Recorded data:

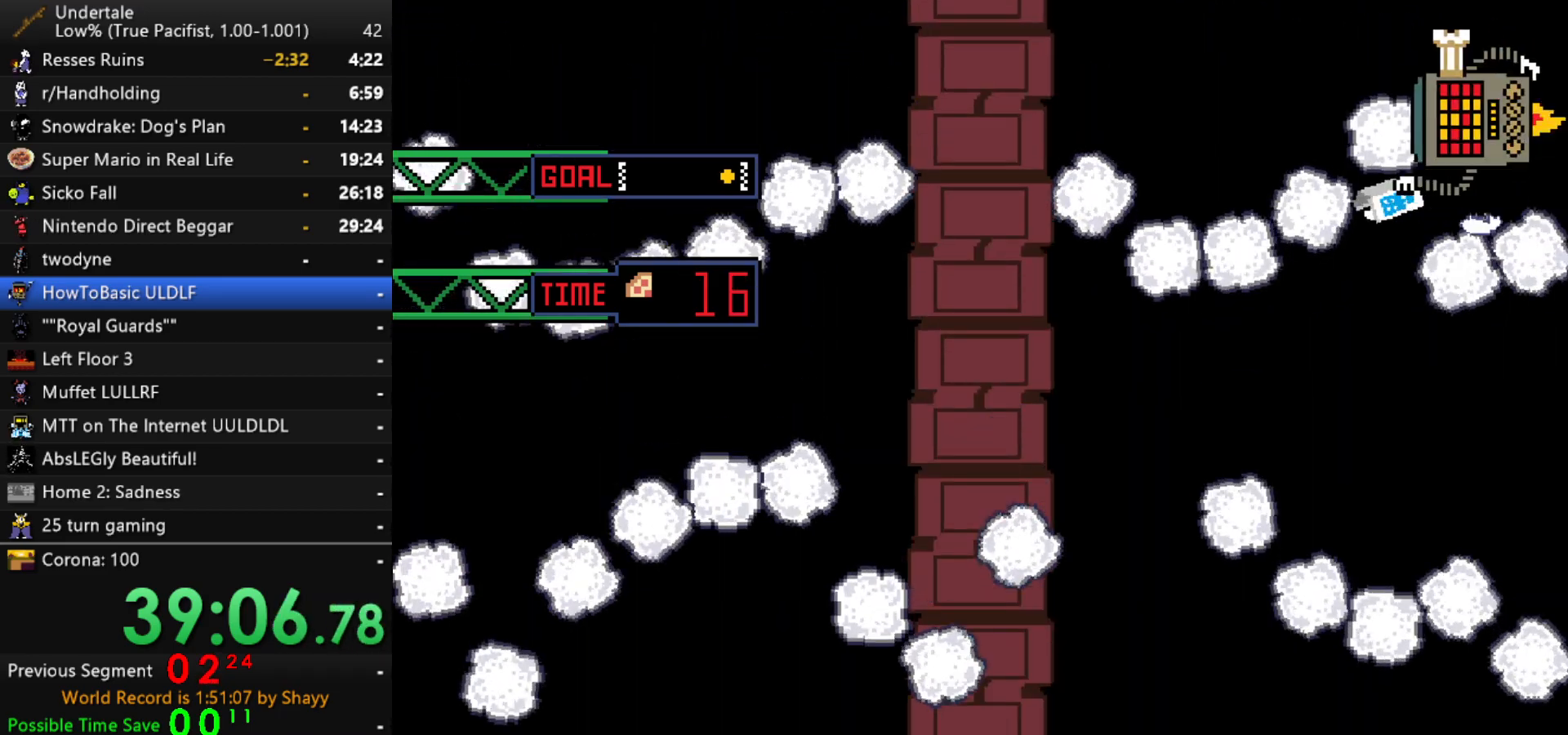
{"keys": ["left", "up"], "events": [[284, "left", "up"], [417, "left", "down"]]}
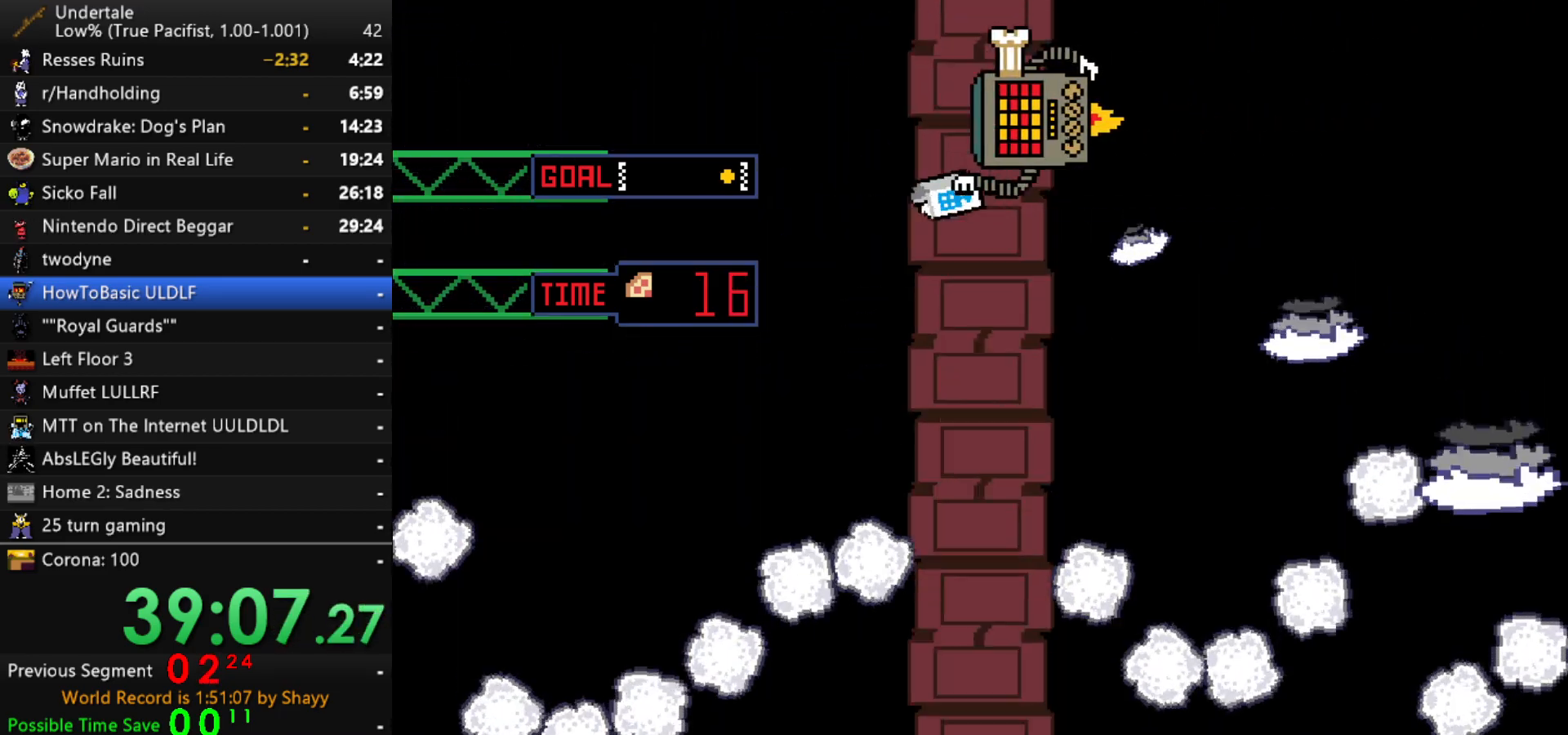
{"keys": ["up"], "events": [[250, "left", "up"]]}
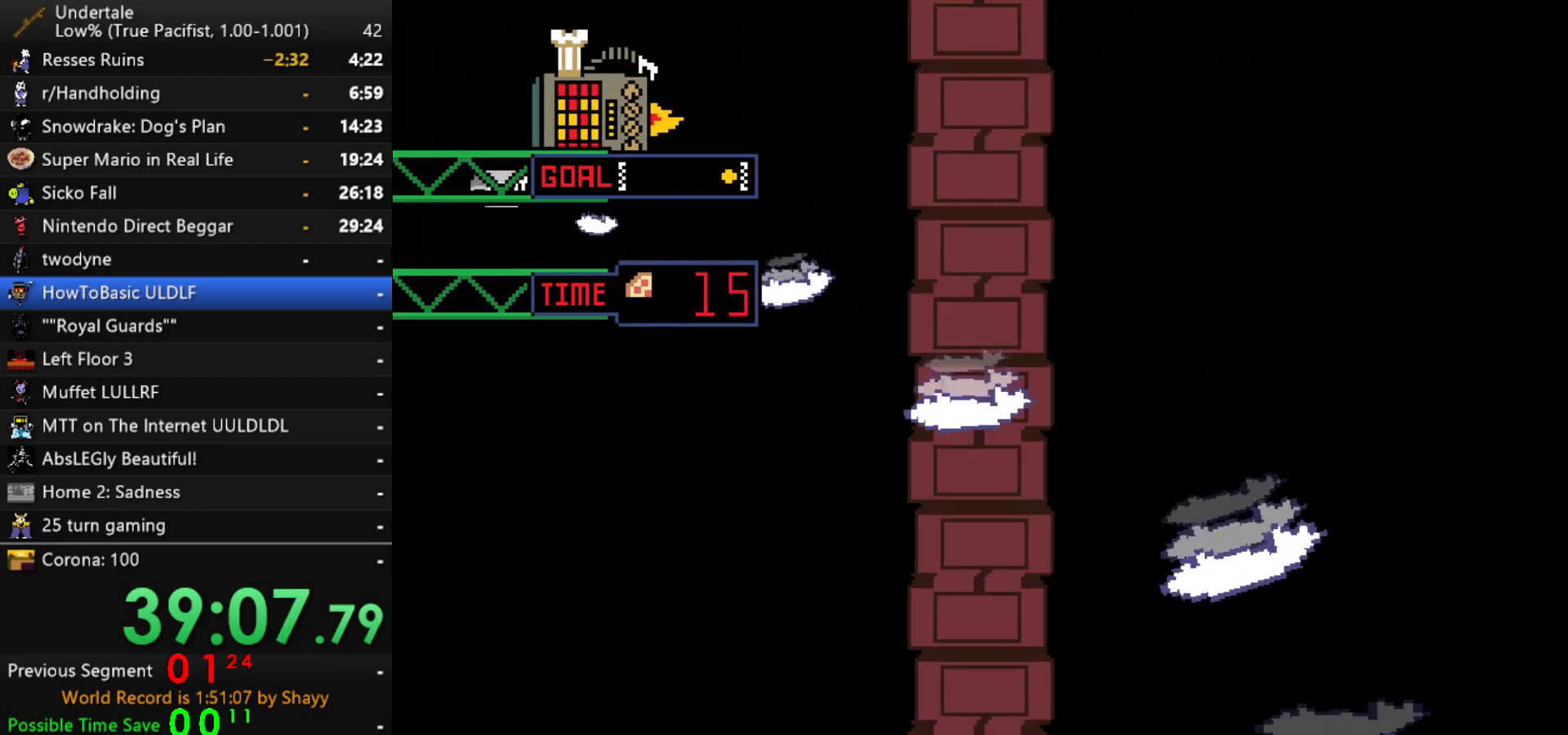
{"keys": ["left", "up"], "events": [[34, "left", "down"], [400, "left", "up"], [400, "right", "down"], [450, "right", "up"], [500, "left", "down"]]}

Exercise goal: Output each line of the listing above that has "down".

The completed task:
{"keys": ["left", "up"], "events": [[284, "left", "up"], [417, "left", "down"]]}
{"keys": ["left", "up"], "events": [[34, "left", "down"], [400, "left", "up"], [400, "right", "down"], [450, "right", "up"], [500, "left", "down"]]}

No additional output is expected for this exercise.